Print the data that follows exactly as it stands, from its first line through the line containing "Vanzari garsoniere noi Popesti Leordeni", and stop there.

• _Saved entries_:
--
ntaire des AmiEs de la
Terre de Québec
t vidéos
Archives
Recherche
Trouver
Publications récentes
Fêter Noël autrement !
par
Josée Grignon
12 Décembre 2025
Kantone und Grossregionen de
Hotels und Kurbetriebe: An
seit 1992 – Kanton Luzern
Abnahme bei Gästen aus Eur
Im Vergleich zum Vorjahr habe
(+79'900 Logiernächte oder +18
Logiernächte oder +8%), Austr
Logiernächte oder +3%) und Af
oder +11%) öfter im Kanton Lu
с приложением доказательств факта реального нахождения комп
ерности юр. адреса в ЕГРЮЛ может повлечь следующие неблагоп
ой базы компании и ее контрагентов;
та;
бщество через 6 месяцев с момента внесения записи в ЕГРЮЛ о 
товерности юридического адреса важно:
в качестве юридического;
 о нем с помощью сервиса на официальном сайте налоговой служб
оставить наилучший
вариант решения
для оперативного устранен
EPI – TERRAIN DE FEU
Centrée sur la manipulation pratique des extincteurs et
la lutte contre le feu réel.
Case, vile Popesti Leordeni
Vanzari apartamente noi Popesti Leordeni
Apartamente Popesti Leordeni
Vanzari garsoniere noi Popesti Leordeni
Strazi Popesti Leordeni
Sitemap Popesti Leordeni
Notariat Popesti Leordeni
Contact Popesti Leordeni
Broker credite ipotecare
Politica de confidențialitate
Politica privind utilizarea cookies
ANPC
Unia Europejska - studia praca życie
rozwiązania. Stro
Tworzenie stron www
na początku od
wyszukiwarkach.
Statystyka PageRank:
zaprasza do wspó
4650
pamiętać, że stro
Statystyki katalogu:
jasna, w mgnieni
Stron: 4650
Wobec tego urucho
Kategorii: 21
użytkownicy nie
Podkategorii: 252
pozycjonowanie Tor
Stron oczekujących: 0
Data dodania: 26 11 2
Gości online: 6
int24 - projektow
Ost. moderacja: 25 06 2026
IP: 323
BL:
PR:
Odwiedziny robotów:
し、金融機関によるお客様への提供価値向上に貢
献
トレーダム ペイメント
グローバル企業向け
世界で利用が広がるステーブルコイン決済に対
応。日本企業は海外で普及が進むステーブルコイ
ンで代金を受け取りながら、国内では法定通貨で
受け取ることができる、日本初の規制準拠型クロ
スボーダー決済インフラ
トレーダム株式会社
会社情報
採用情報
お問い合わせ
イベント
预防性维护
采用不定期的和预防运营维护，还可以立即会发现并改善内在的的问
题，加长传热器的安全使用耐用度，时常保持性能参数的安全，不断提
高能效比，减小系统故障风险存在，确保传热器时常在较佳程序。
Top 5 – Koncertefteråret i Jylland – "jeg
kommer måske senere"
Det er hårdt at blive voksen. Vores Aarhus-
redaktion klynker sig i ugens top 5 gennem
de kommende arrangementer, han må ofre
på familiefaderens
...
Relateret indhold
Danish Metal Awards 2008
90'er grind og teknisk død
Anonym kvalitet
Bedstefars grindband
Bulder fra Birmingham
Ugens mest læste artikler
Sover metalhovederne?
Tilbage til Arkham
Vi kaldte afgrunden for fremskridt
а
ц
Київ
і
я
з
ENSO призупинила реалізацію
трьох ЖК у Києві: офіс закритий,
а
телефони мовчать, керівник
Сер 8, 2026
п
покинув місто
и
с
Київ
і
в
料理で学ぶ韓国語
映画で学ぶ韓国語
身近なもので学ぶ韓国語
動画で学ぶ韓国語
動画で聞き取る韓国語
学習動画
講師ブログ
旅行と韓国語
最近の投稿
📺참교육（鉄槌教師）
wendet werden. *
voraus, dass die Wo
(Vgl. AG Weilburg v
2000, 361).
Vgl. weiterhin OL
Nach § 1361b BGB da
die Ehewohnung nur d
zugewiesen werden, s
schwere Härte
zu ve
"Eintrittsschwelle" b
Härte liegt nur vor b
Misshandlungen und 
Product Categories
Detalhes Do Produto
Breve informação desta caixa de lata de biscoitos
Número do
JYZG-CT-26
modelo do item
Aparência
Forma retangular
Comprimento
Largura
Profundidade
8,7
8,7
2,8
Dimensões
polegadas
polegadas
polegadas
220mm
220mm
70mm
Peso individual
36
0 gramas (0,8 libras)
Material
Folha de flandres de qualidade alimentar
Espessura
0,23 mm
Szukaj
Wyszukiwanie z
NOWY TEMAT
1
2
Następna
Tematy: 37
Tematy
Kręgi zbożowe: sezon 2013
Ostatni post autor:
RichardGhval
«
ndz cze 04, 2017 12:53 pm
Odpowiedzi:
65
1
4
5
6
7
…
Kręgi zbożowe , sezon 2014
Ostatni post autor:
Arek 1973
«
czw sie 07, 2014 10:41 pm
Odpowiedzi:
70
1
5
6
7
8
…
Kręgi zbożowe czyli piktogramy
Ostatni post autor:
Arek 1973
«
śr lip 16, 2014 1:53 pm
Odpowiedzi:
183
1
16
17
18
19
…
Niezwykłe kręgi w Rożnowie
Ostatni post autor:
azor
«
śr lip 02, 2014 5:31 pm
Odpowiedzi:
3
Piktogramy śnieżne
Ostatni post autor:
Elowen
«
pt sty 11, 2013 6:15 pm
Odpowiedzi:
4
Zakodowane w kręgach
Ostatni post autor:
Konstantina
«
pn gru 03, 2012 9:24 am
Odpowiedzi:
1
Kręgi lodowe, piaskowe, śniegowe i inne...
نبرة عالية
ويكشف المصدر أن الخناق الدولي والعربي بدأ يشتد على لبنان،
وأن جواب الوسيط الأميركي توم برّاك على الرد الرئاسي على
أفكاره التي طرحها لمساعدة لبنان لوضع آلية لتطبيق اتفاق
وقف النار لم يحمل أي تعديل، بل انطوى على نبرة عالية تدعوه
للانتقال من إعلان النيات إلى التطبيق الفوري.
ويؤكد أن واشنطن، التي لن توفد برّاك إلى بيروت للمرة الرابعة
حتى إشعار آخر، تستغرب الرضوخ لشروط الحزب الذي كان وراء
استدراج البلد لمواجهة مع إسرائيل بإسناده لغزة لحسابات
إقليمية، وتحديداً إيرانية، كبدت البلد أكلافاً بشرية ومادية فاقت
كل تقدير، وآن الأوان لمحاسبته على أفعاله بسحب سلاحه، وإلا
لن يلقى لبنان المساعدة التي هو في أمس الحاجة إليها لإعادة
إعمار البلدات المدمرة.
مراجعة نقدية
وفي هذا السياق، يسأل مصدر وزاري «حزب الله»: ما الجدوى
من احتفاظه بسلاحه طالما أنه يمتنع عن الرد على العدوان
--
• _SOLUTION TO THE PROBLEM_:
ntaire des AmiEs de la
Terre de Québec
t vidéos
Archives
Recherche
Trouver
Publications récentes
Fêter Noël autrement !
par
Josée Grignon
12 Décembre 2025
Kantone und Grossregionen de
Hotels und Kurbetriebe: An
seit 1992 – Kanton Luzern
Abnahme bei Gästen aus Eur
Im Vergleich zum Vorjahr habe
(+79'900 Logiernächte oder +18
Logiernächte oder +8%), Austr
Logiernächte oder +3%) und Af
oder +11%) öfter im Kanton Lu
с приложением доказательств факта реального нахождения комп
ерности юр. адреса в ЕГРЮЛ может повлечь следующие неблагоп
ой базы компании и ее контрагентов;
та;
бщество через 6 месяцев с момента внесения записи в ЕГРЮЛ о 
товерности юридического адреса важно:
в качестве юридического;
 о нем с помощью сервиса на официальном сайте налоговой служб
оставить наилучший
вариант решения
для оперативного устранен
EPI – TERRAIN DE FEU
Centrée sur la manipulation pratique des extincteurs et
la lutte contre le feu réel.
Case, vile Popesti Leordeni
Vanzari apartamente noi Popesti Leordeni
Apartamente Popesti Leordeni
Vanzari garsoniere noi Popesti Leordeni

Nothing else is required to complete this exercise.